Shrode may be relatively new to the juice community, but she is a longtime supporter of sustainable, organic farming. She and Vikander work for a nonprofit travel company that organizes tourism trips to Cuba.
“We have a lot to learn from Cuba,” she tells me as we make our way to Terri, our final stop, “especially in terms of sustainable development. They’ve been doing hydroponic and organic farming for years because of the Special Period. They didn’t have the chemicals to spray their produce with. They’re like MacGyvers. They do so much with so little. Their fences are made of cactus! It’s a genius idea!”
By this logic, people who make weapons out of anything are also “MacGyvers.” But the Cubans’ cacti fences resulted from living under a brutal dictatorship, I suggest.
“It’s been brutal, yeah, but if you look at Mexico, the PRI party has been in power for 77 years. Every government is corrupt. The Castros have really only been in power for 54 years.
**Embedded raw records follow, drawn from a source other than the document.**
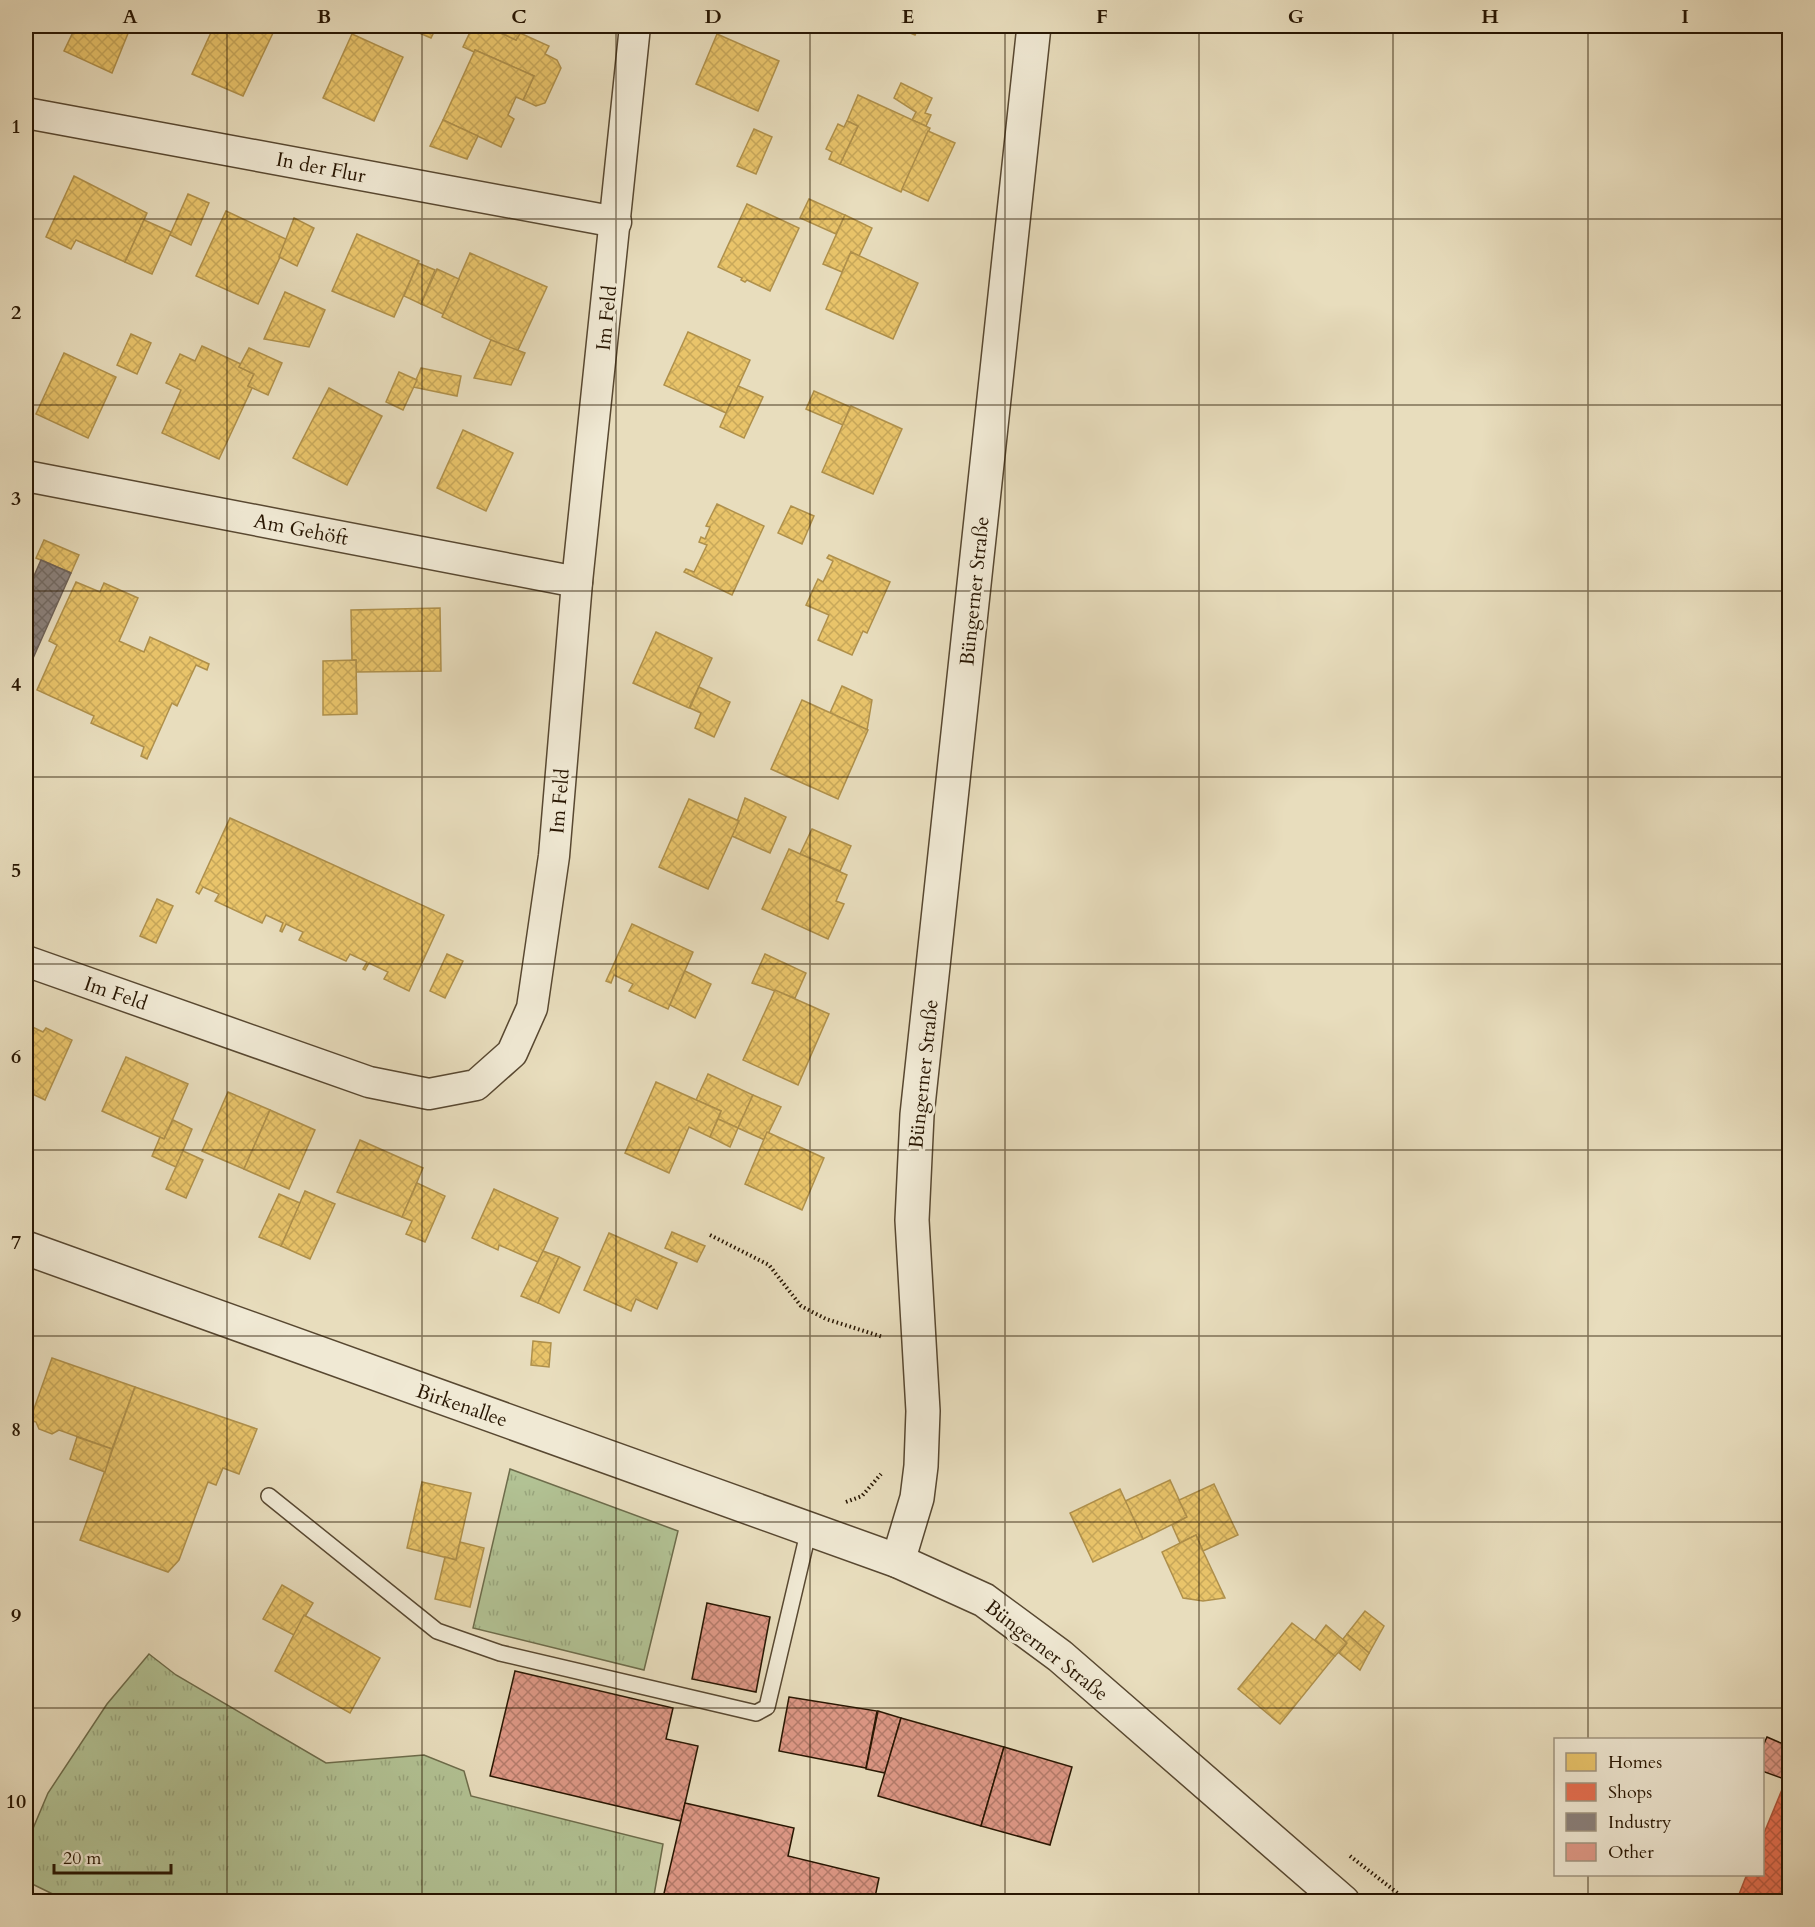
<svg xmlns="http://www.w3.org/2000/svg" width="1815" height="1927" font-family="Cardo,serif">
<defs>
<pattern id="grass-tufts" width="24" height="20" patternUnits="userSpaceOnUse" patternTransform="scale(1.5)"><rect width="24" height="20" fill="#b2c294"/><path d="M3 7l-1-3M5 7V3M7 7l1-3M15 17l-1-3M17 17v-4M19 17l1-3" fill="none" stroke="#99a67e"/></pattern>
<pattern id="homes-cross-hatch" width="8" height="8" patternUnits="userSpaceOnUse" patternTransform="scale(1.5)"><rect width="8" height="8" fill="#e9c46a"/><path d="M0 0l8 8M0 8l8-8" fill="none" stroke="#c8a85a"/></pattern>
<pattern id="shops-cross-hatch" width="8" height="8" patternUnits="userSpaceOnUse" patternTransform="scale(1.5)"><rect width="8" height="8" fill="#e76f51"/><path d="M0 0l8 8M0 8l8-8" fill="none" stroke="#bb5a41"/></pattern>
<pattern id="industry-cross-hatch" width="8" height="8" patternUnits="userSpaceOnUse" patternTransform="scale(1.5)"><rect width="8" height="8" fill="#8a817c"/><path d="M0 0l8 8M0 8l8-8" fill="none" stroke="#716963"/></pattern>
<pattern id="building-cross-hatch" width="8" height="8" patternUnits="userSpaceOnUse" patternTransform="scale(1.5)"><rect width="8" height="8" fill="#de9886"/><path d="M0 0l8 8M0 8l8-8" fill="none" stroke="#b47b6b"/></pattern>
</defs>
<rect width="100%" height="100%" fill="#e8ddbd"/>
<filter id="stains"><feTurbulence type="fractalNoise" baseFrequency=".00333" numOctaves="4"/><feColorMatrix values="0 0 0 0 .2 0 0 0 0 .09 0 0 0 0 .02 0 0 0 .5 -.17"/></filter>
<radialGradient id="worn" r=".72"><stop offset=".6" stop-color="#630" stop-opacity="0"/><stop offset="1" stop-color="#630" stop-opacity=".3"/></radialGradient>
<g fill="url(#grass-tufts)" stroke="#6d6c4b" stroke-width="1.5">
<polygon points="510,1469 678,1531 644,1670 473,1628"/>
<polygon points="149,1654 176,1675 326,1763 424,1755 464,1771 471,1796 663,1844 653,1901 69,1902 26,1881 26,1845 48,1793 107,1704"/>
</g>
<g fill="url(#homes-cross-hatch)" stroke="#af904b" stroke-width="1.5">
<polygon points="76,26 131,26 112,73 64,51"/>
<polygon points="214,26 257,26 273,33 243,96 192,74"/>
<polygon points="411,26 437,26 431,38 410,29"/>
<polygon points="473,26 484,29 486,26 516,40 520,33 549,46 545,54 557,60 561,68 545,103 536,106 523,100 534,76 475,50 474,52 463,47"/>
<polygon points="486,26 525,26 516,40"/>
<polygon points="893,26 919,26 915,35"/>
<polygon points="352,34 403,57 374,121 323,98"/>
<polygon points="717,34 779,61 758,111 696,84"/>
<polygon points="475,50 534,76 523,100 516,97 508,115 514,119 501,147 443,120"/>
<polygon points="901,83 932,98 925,113 931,115 926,126 912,120 916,112 894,98"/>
<polygon points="858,95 930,128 901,192 840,164 858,126 847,121"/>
<polygon points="443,120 478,136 467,159 430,146"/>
<polygon points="847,121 858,126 840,164 829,159 832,152 826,149 838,124 844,127"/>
<polygon points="754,129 772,137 756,174 737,166"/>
<polygon points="928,131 955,143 928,201 902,189"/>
<polygon points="74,176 147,213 125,262 76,240 71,249 46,237"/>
<polygon points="188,194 209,203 191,245 170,235"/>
<polygon points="809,199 845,215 836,234 800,218"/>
<polygon points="747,204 799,228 770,291 747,280 745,282 741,280 742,278 718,267"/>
<polygon points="226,211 288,240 258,304 196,276"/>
<polygon points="845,215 872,228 859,256 851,252 842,272 823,264"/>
<polygon points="294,218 314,228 297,266 279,257"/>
<polygon points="144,220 171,232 152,274 125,262"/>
<polygon points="357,234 419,261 394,317 332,291"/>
<polygon points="851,252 918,283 893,339 826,309"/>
<polygon points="470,253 547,287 517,352 442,317"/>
<polygon points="418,263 435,270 421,304 404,296"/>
<polygon points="437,269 459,279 443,314 421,304"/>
<polygon points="285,292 325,310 309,347 264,339"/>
<polygon points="688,332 750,360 726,413 664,385"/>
<polygon points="131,334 151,343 137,374 117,365"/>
<polygon points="491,340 525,353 511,385 474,378"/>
<polygon points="202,346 241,364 239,367 254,374 248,386 252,388 219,459 162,433 181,390 166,383 180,354 195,361"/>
<polygon points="249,348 282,363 268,395 248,386 254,374 239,367"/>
<polygon points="64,353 116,377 88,438 36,414"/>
<polygon points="421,368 461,376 457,396 413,387"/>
<polygon points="399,372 417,380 403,410 386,402"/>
<polygon points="738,386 763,397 744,438 720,427"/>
<polygon points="329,388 382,416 347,485 293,458"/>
<polygon points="814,391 850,407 843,425 806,409"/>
<polygon points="851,406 902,429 873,494 822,472"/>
<polygon points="463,430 513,453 486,511 437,488"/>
<polygon points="717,504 764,526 732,595 684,572 686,569 694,572 707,545 699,542 701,537 705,539 710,527 706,526"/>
<polygon points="791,506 814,516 802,544 778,533"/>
<polygon points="44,540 79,555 71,573 36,558"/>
<polygon points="829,555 890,582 867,633 863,631 852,655 818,640 829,615 806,605 818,579 823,582 833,561 827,558"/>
<polygon points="76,582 100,592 104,583 138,598 119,641 144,652 150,637 209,664 207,670 196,665 177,706 172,703 147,759 141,756 144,747 91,723 94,716 37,690 57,645 49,641"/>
<polygon points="440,608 441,671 356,672 356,660 352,660 351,610"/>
<polygon points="656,632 712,658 689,708 633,683"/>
<polygon points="356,660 357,714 323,715 323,661"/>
<polygon points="842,686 872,700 867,730 830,713"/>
<polygon points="699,687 730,702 714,737 695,728 701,713 690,708"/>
<polygon points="802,700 868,730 838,799 771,769"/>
<polygon points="745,798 786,817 770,853 732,836"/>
<polygon points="689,799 739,821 708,889 659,867"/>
<polygon points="230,818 444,915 409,991 384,979 388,972 369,963 365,970 363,969 367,962 350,954 346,961 299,940 303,932 286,924 282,932 280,931 283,923 266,915 262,923 215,901 219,894 203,887 199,894 196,892"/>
<polygon points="812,829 851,846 840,871 800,854"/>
<polygon points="789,849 847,875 836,901 844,904 828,939 762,909"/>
<polygon points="157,899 173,906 156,943 140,936"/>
<polygon points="632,924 693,952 668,1009 629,991 633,984 614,975 611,983 606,981"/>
<polygon points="447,954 463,961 445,998 430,991"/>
<polygon points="765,954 806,973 795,998 752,983"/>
<polygon points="685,971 711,984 695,1018 670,1005"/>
<polygon points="775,990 829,1014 798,1085 743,1060"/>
<polygon points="26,1024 43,1032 46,1028 72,1040 45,1100 26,1091"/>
<polygon points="126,1057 188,1084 164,1139 102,1111"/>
<polygon points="708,1074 753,1095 738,1128 718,1119 721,1111 696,1100"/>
<polygon points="656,1082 721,1111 710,1137 689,1127 669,1173 625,1153"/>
<polygon points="228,1092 270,1110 244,1169 202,1151"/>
<polygon points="753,1095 781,1107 765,1140 738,1128"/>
<polygon points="270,1110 315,1130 289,1189 244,1169"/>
<polygon points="718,1119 738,1128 730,1147 710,1137"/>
<polygon points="173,1120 192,1129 176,1167 152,1156 160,1137 164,1139"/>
<polygon points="767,1132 824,1158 802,1210 745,1184"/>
<polygon points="360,1140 423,1168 402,1217 337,1192"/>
<polygon points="183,1151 203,1160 186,1198 166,1189"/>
<polygon points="417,1183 445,1196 425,1242 406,1234 412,1221 402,1217"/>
<polygon points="494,1189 558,1218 538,1262 499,1245 498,1250 472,1238"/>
<polygon points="305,1191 335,1204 310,1259 281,1246"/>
<polygon points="279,1194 300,1203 281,1246 259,1237"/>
<polygon points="672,1232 705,1246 697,1262 665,1248"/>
<polygon points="609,1233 677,1263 657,1309 636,1299 631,1311 584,1290"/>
<polygon points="543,1251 559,1257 538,1303 521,1296"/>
<polygon points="559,1257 580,1267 559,1313 538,1303"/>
<polygon points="533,1341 551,1343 549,1367 531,1365"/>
<polygon points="52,1358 135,1387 112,1449 59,1430 52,1434 39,1429 36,1422 30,1420"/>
<polygon points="135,1387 257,1429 239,1474 223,1468 216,1485 208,1482 179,1560 168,1572 80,1540"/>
<polygon points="77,1437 112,1449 105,1472 70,1459"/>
<polygon points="1170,1480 1187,1517 1143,1539 1125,1501"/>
<polygon points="422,1482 471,1493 456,1560 407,1548"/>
<polygon points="1214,1484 1238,1535 1203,1551 1196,1535 1180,1543 1172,1525 1187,1517 1179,1500"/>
<polygon points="1120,1489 1143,1539 1093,1562 1070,1513"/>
<polygon points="1196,1535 1203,1551 1225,1598 1203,1601 1183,1598 1162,1552"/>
<polygon points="460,1542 484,1548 470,1607 435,1599 445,1557 456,1560"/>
<polygon points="282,1585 313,1603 294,1635 263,1619"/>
<polygon points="1365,1611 1384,1626 1369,1653 1347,1634"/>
<polygon points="304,1615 380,1658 350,1713 275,1671"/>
<polygon points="1292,1623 1335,1656 1280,1724 1238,1689"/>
<polygon points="1326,1625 1347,1643 1335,1656 1315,1640"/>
<polygon points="1347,1634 1369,1653 1360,1670 1339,1653 1347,1643 1343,1639"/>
</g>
<polygon fill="url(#shops-cross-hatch)" stroke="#ae5439" stroke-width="1.5" points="1786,1780 1790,1781 1789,1902 1736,1902 1747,1874 1762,1874 1762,1838"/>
<polygon fill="url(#industry-cross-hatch)" stroke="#6d6157" stroke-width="1.5" points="41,560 71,573 26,674 26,594"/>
<g fill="url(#building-cross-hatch)" stroke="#281602" stroke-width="1.5">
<polygon points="707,1603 770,1617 756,1692 692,1679"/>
<polygon points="515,1671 673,1708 666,1739 698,1746 681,1821 490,1776"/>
<polygon points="789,1697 877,1711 866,1768 779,1751"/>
<polygon points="878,1711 901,1718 885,1773 866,1769"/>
<polygon points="901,1718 1004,1747 981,1826 878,1796"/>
<polygon points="1767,1737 1790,1747 1790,1781 1762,1771 1762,1748"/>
<polygon points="1004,1747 1072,1767 1050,1845 981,1826"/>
<polygon points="685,1803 794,1828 788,1856 879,1878 874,1902 662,1902"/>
</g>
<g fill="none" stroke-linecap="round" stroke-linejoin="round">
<g stroke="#584831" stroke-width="18">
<polyline id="service" points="269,1496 437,1631 500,1653 756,1713 767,1707 809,1529"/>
</g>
<g stroke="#584831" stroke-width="33">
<g id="minor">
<polyline points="26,113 616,222"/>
<polyline points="26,476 577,582"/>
<polyline points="26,961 369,1082 429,1094 476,1085 512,1053 532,1008 554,856 577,582 635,26"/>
</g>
</g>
<g stroke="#584831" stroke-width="36">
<g id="tertiary">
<polyline points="26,1248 898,1561 984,1600 1060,1656 1343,1902"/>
<polyline points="898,1561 917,1498 921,1466 923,1411 912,1220 917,1115 1034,26"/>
</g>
</g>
<g stroke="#281602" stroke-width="4" stroke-dasharray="1.5 3" stroke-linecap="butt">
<polyline points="710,1235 769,1265 801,1306 826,1319 883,1337"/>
<polyline points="846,1502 862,1496 881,1474"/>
<polyline points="1350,1856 1409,1902"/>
</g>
<use href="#service" stroke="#f0e9d4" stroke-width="15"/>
<use href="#minor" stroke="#f0e9d4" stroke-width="30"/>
<use href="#tertiary" stroke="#f0e9d4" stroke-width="33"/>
</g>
<path fill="none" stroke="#281602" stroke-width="1.5" stroke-opacity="0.55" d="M227,26V1902M422,26V1902M616,26V1902M810,26V1902M1005,26V1902M1199,26V1902M1393,26V1902M1588,26V1740M26,219H1790M26,405H1790M26,591H1790M26,777H1790M26,964H1790M26,1150H1790M26,1336H1790M26,1522H1790M26,1708H1790M1588,1874V1902"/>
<g text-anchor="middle" stroke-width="6" stroke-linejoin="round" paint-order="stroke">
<g font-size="20" fill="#281602" stroke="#f0e9d4">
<text transform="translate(321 167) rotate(11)" y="7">In der Flur</text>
<text transform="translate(606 318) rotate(-84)" y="7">Im Feld</text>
<text transform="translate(301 529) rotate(11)" y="7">Am Gehöft</text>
<text transform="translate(974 591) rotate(-84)" y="7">Büngerner Straße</text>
<text transform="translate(559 801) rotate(-85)" y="7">Im Feld</text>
<text transform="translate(116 993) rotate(19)" y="7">Im Feld</text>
<text transform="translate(923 1074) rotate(-84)" y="7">Büngerner Straße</text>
<text transform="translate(462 1405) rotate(19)" y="7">Birkenallee</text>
<text transform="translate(1047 1650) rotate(38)" y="7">Büngerner Straße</text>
</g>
</g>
<rect width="1815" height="1927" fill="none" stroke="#e8ddbd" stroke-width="66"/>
<rect x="1554" y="1738" width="210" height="138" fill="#f0e9d4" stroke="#a09580" stroke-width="1.5"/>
<rect x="1566" y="1753" width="30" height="18" fill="#e9c46a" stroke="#a09580" stroke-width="1.5"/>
<text x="1608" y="1768" font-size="18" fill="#281602">Homes</text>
<rect x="1566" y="1783" width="30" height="18" fill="#e76f51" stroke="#a09580" stroke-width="1.5"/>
<text x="1608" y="1798" font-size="18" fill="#281602">Shops</text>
<rect x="1566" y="1813" width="30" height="18" fill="#8a817c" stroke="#a09580" stroke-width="1.5"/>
<text x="1608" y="1828" font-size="18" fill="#281602">Industry</text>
<rect x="1566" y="1843" width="30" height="18" fill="#de9886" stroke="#a09580" stroke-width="1.5"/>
<text x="1608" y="1858" font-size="18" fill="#281602">Other</text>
<path d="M54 1864v9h117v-9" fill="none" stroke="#281602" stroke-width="3"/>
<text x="63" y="1864" font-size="18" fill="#281602" stroke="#f0e9d4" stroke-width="4.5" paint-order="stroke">20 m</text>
<rect x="33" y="33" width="1749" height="1861" fill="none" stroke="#281602" stroke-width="2"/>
<g font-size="20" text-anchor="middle" font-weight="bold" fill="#281602">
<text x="130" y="23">A</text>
<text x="324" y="23">B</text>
<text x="519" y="23">C</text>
<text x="713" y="23">D</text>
<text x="908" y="23">E</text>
<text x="1102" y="23">F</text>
<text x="1296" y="23">G</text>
<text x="1490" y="23">H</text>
<text x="1685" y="23">I</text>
<text x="16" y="133">1</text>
<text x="16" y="319">2</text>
<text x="16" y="505">3</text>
<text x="16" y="691">4</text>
<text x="16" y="877">5</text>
<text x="16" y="1063">6</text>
<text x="16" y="1249">7</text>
<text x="16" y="1436">8</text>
<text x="16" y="1622">9</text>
<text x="16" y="1808">10</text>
</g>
<rect width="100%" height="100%" filter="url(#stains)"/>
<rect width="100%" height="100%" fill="url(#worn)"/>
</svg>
But we have good political relations with Mexico. So there are questions to ask, you know what I mean?”
I do. Doesn’t she think it troubling that Cuba—unlike Mexico—has not had an election since the Castros came to power?
“Raul [Castro] has really loosened up, and I think the country will change a lot after Fidel passes away. I also love how Cubans call their leaders by their first name. It’s not Mr. Castro or President Castro; it’s Fidel and Raul. It’s part of communist ideology: all people are the same, which is unique.”
Unique indeed.
Needless to say, there are no Juice Crawls in Cuba.